Many in vivo studies have examined the cerebrospinal fluid (CSF) as a source for biomarkers of AD pathology. The CSF is in direct contact with the brain and its molecular composition reflects biochemical changes in the brain (12). Currently, available CSF analytes target most aspects of AD pathology, including markers for Aβ (i.e., Aβ42 and Aβ40 amino-acid residues) and tau pathology (i.e., total tau, T-Tau, a marker of neuronal degeneration, and hyperphosphorylated tau, P-Tau231, a marker of neurofibrillary tangles, NFT), as well as oxidative stress (F2-isoprostane, IsoP). These CSF markers accurately discriminate AD from controls and other dementias (13–15) and predict decline to AD in non-demented individuals (16–20).
The present study examined all the above CSF AD markers to test whether NL MH show higher levels of AD pathology compared to PH and controls, and to examine the relationships across different markers in relation to the subjects’ family history.

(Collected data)

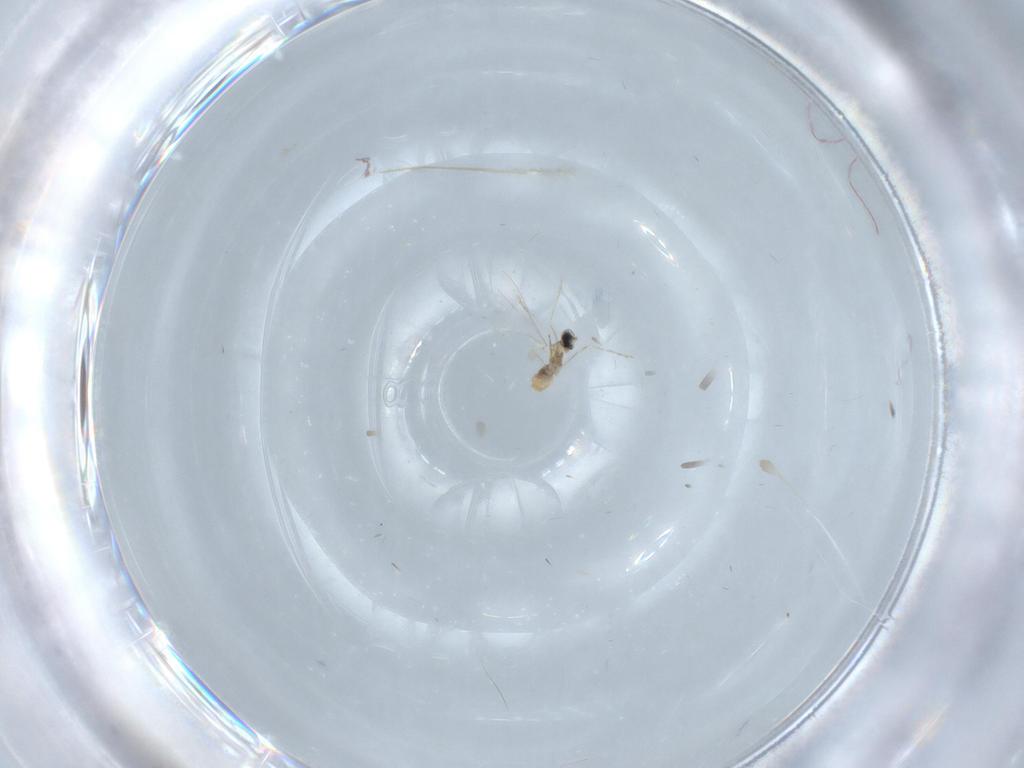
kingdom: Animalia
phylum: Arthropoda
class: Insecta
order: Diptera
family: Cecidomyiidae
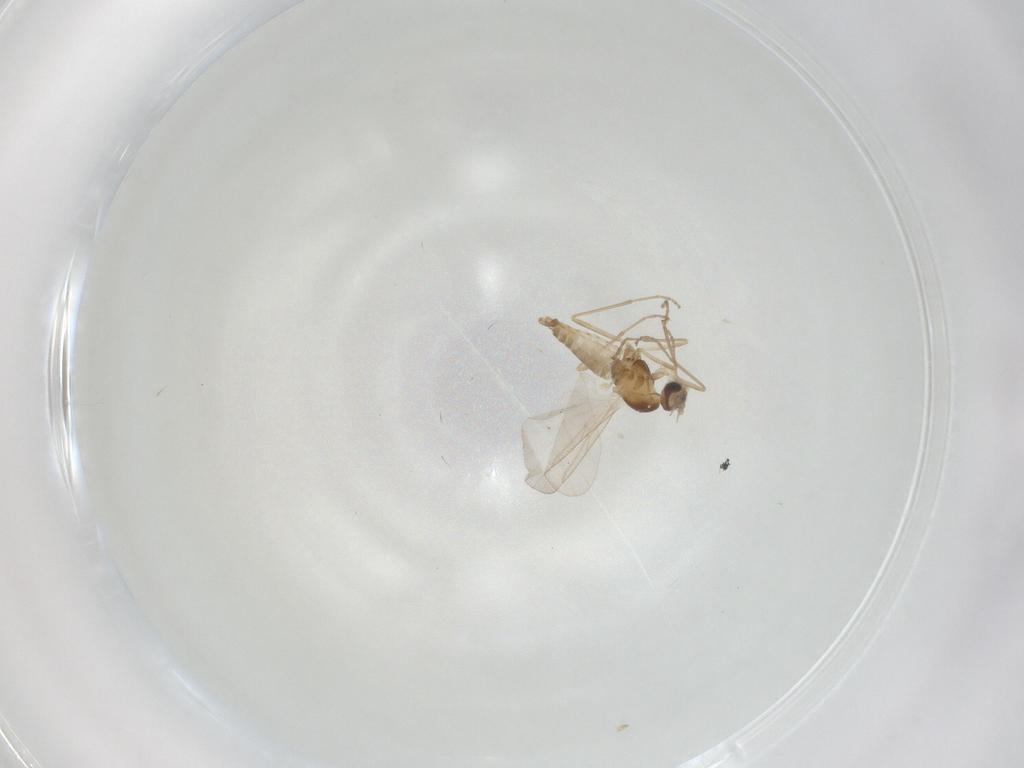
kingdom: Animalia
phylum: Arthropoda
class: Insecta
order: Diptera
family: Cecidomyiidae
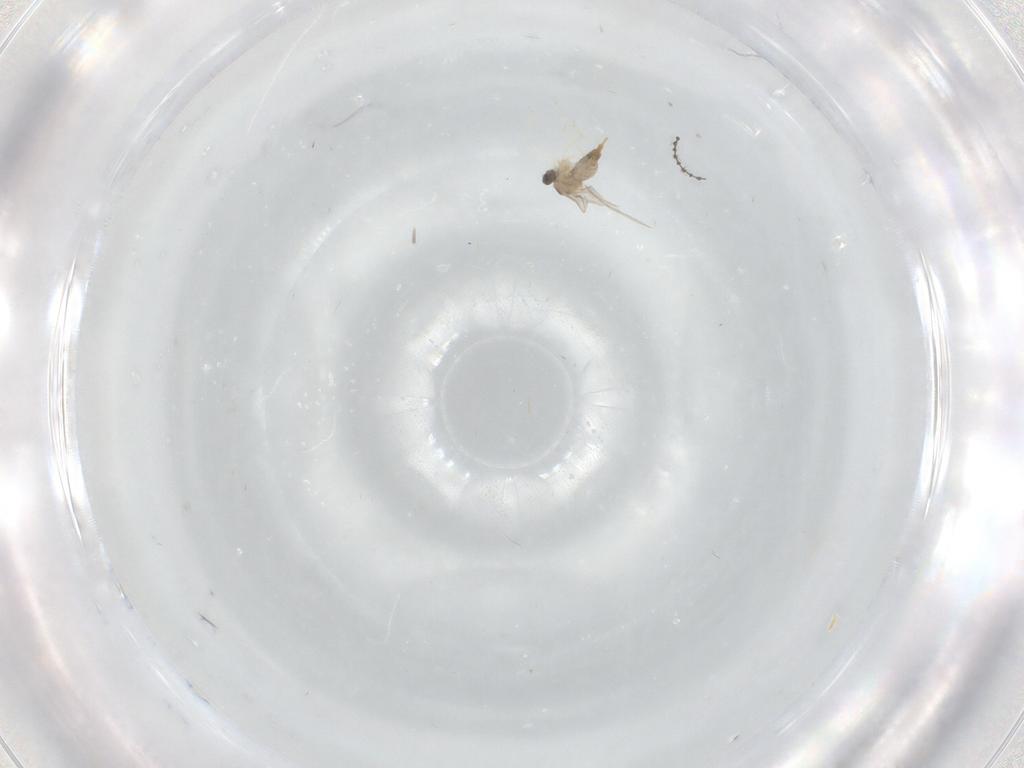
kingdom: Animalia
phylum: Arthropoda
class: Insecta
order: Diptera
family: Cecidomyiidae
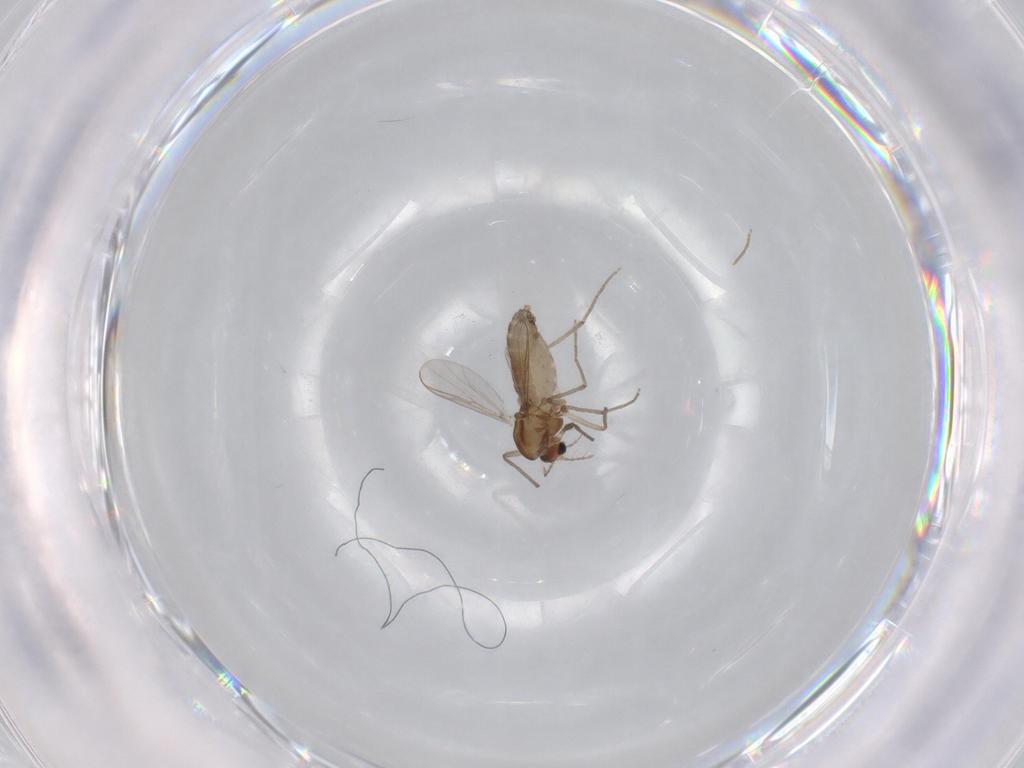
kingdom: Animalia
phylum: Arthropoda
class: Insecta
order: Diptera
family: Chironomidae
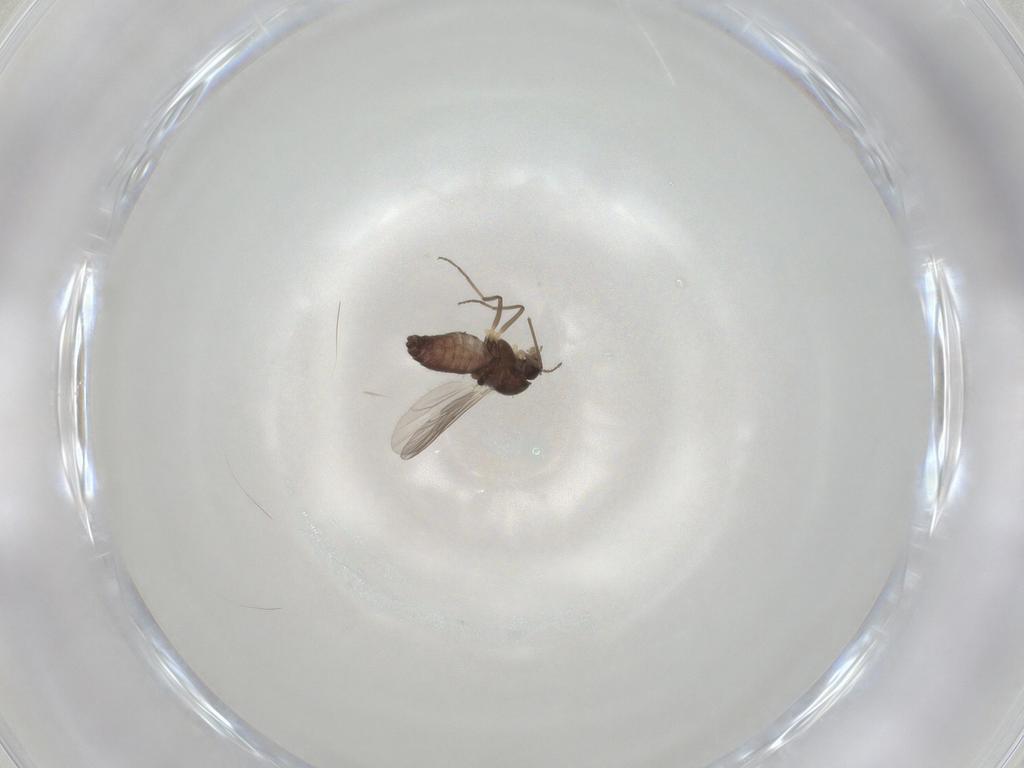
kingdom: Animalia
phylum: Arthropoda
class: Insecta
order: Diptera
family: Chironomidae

**REQUIRED WORK**
A: List each specific CSF analyte that the passage on cerebrospinal fluid biomarkers names.
B: Go on with the passage on cerebrospinal fluid biomarkers, starting after its final sentence.

**ANSWERS BY ITEM NUMBER**
A: Aβ42, Aβ40, total tau (T-Tau), hyperphosphorylated tau (P-Tau231), F2-isoprostane (IsoP)

B:
This study retrospectively examined a cohort of 110 NL individuals recruited at the Center for Brain Health at New York University (NYU) between 2002–2008 as part of ongoing longitudinal studies in AD. Study subjects were individuals interested in research participation, memory evaluation, and risk consultation, and were family members or caregivers of impaired patients. These subjects were not previously examined for family history effects on CSF biomarkers. All participants received clinical, neuropsychological, MRI exams and a lumbar puncture (LP) within 3 months, and gave their informed consent to this NYU-IRB approved study.
Subjects were 40–80 years of age, had education≥12 yrs, MMSE 28–30, CDR=0, and normal cognitive test performance relative to normative values on an extensive neuropsychological testing battery (21). Subjective reports of memory and other cognitive changes were evaluated during a structured informant-corroborated interview with the study physician using the Global Deterioration Scale (GDS) (22). All subjects had GDS scores of 1 or 2, which indicate normal functioning subjects differentiated only by the absence (GDS=1) or presence (GDS=2) of subjective memory complaints in the absence of clinically recognizable impairment (22,23).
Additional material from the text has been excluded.